しかしながら、半分の濃度(5μg/ml)同士で2者を併用した時のプロテアソーム活性は、いずれの試験条件においても両成分の単独添加より優れたプロテアソーム活性を示したことから、2者併用による相乗効果があると考えられる。
シリマリンET/Gとシリビンマルトシドの相乗的なプロテアソーム活性化は、真皮線維芽細胞への添加により時間差をもって細胞膜を通過する事に起因すると推測される。このシリマリンET/Gとシリビンマルトシドの相乗的なプロテアソーム活性化作用は、生体、とりわけ皮膚の異常タンパク質や酸化タンパク質の除去や排泄に効果的に作用する。

Claims (4)

  1. シリビンマルトシド及びシリマリンを有効成分とするプロテアソーム活性化剤。

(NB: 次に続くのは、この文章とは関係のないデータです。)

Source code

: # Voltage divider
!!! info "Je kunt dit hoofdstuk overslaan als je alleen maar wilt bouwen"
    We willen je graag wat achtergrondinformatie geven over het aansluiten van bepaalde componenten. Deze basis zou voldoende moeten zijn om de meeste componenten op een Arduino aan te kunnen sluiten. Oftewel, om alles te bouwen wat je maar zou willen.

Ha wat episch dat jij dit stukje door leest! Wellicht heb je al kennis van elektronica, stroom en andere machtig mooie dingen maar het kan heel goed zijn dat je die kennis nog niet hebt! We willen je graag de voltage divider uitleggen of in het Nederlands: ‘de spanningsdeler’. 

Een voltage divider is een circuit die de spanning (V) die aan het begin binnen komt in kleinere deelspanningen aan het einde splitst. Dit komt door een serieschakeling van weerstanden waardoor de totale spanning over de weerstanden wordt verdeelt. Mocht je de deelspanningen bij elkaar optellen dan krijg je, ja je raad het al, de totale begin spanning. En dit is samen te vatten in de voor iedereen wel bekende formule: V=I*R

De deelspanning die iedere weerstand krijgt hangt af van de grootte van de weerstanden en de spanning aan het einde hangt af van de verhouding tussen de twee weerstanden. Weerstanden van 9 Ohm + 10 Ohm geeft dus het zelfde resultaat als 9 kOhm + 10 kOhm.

  2. シリビンマルトシド及びシリマリンを有効成分とする紫外線B被曝によるトリプシン様プロテアソーム活性低下に対する回復剤。
  3. シリビンマルトシド及びシリマリンを有効成分とする紫外線A被曝によるトリプシン様プロテアソーム活性低下に対する回復剤。
  4. シリビンマルトシド及びシリマリンを有効成分とする紫外線A被曝によるキモトリプシン様プロテアソーム活性低下に対する回復剤。